University of Chicago


Understanding the Design Principles of Photosynthetic Light Harvesting: Controlling quantum beats in 2D electronic spectra of the FMO complex using redox chemistry

Photosynthetic organisms harvest energy from the sun and direct this energy toward the reaction center with enviable precision and efficiency.  Over the years, we have often measured and modelled how (and how fast) this process occurs, but the microscopic details of the process and how to control it or engineer similar schemes has eluded us.  One (controversial) approach to this problem has been to explore coherent energy transfer using quantum coherences. Quantum coherences, or beats, observed in ultrafast optical experiments arise when light-matter interactions from a coherent source drive a system out of thermal equilibrium. The dynamics of these coherences can, in theory, provide insights into the Hamiltonian underlying the energy transfer processes of photosynthetic pigment-protein complexes. However, a great deal of controversy has arisen based on the assignments of these signals.  Are they really  reporting on the excited state dynamics?  Are they merely ground state vibrations?  Are they vibrations in the excited state (and are they relevant)?  Is the truth somewhere in between where vibrational and electronic states mix?
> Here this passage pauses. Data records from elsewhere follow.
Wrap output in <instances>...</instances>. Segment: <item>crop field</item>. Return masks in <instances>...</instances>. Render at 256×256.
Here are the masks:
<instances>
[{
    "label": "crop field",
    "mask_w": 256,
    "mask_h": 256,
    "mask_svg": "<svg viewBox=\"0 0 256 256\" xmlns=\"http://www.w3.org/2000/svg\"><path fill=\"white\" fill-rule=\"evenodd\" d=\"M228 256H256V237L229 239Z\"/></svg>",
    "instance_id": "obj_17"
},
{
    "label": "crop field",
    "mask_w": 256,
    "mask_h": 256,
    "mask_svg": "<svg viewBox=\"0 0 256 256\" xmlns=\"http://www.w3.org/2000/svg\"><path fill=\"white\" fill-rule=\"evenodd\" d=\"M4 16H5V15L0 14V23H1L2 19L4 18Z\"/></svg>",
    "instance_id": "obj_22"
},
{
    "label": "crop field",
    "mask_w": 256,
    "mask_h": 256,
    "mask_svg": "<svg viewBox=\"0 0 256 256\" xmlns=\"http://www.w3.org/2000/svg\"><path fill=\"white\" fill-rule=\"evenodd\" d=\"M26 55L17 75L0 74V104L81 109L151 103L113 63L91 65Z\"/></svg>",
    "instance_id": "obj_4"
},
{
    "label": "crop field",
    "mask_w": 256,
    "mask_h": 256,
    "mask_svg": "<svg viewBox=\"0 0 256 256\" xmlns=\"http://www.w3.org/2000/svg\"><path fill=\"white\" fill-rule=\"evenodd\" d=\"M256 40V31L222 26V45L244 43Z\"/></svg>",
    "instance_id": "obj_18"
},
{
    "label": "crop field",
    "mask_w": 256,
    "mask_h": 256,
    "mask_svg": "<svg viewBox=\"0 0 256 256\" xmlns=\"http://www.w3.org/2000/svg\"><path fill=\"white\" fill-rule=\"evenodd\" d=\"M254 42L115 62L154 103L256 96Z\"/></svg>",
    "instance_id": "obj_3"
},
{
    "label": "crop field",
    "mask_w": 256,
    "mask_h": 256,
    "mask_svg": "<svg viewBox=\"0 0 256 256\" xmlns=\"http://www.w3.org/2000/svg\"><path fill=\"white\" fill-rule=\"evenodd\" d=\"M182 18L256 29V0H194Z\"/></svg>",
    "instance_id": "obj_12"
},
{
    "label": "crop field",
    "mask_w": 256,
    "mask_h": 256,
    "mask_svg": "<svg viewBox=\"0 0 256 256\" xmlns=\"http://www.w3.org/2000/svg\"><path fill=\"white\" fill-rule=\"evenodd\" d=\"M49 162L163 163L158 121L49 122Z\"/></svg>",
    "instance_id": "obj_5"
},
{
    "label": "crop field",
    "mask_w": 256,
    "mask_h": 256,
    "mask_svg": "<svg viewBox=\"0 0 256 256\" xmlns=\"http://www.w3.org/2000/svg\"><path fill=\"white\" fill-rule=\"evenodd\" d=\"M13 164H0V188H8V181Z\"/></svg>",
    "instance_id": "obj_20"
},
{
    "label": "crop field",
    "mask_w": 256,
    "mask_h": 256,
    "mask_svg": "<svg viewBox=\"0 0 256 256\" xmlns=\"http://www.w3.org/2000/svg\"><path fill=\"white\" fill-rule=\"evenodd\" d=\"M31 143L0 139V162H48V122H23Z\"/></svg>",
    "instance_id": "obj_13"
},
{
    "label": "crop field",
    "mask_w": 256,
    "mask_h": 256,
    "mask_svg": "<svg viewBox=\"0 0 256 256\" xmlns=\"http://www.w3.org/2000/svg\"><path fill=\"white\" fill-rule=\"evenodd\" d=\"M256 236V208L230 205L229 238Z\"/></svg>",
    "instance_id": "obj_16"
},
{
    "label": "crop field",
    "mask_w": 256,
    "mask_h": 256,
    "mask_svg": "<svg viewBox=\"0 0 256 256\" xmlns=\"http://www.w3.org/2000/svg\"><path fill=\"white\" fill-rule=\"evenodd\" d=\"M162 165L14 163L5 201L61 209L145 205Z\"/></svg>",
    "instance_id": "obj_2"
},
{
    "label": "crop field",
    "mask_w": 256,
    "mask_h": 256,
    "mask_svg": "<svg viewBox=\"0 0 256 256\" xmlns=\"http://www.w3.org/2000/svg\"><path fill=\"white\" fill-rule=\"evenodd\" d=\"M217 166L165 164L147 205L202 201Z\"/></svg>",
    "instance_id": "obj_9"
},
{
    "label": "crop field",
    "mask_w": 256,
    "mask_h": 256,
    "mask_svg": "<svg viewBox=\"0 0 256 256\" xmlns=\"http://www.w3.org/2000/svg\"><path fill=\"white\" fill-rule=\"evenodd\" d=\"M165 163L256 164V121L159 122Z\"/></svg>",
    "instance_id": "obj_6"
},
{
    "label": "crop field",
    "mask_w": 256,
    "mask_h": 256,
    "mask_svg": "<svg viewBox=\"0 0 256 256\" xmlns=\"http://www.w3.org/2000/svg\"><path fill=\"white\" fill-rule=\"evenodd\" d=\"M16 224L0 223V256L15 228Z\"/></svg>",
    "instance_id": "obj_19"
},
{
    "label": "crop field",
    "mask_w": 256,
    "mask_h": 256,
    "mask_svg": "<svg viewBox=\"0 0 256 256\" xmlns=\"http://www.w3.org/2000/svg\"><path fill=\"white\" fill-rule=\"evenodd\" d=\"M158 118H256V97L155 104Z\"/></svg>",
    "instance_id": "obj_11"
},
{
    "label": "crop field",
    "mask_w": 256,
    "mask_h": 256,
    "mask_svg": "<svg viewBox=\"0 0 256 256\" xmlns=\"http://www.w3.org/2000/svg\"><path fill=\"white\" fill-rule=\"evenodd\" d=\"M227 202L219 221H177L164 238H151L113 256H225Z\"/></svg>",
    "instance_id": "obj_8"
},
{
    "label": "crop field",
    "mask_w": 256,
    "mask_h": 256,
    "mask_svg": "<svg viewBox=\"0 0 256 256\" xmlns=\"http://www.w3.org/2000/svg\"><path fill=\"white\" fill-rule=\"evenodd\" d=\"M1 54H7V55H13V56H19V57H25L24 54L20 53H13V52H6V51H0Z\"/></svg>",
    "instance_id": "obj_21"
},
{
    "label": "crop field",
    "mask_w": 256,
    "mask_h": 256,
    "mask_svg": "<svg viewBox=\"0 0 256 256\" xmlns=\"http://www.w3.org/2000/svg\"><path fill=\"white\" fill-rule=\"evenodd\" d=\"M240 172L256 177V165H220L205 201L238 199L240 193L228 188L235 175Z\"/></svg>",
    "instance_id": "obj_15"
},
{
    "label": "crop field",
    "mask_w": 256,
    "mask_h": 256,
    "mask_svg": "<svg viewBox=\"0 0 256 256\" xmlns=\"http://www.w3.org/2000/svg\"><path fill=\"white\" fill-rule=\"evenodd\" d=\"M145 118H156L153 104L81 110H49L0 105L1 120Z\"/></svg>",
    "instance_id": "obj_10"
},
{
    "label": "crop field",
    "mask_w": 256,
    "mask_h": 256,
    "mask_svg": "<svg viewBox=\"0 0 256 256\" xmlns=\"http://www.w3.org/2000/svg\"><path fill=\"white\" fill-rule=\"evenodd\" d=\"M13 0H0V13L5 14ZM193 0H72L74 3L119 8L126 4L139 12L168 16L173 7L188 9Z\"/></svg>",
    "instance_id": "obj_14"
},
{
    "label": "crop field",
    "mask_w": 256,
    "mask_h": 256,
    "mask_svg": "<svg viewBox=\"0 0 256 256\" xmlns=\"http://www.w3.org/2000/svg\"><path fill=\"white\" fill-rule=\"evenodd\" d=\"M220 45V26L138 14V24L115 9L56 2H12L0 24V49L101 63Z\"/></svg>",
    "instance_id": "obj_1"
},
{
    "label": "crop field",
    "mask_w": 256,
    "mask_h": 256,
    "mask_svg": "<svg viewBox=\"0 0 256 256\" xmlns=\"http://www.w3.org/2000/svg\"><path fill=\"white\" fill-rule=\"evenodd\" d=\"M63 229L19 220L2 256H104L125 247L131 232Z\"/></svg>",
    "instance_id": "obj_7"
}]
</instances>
Recent work has shown that redox conditions affect the ultrafast energy transfer dynamics in the Fenna-Matthews-Olson pigment-protein complex in green sulfur bacteria. Here we present ultrafast two-dimensional electronic spectroscopy measurements on the Fenna-Matthews-Olson antenna complex under both oxidizing and reducing conditions. We observe many excited state coherences present in reducing conditions, which more closely mimic the natural conditions of the complex, are absent or attenuated in oxidizing conditions. Further, the presence of these coherences can be assigned to the excited state and is correlated with increased vibronic coupling in the system and faster, more efficient energy transfer through the complex.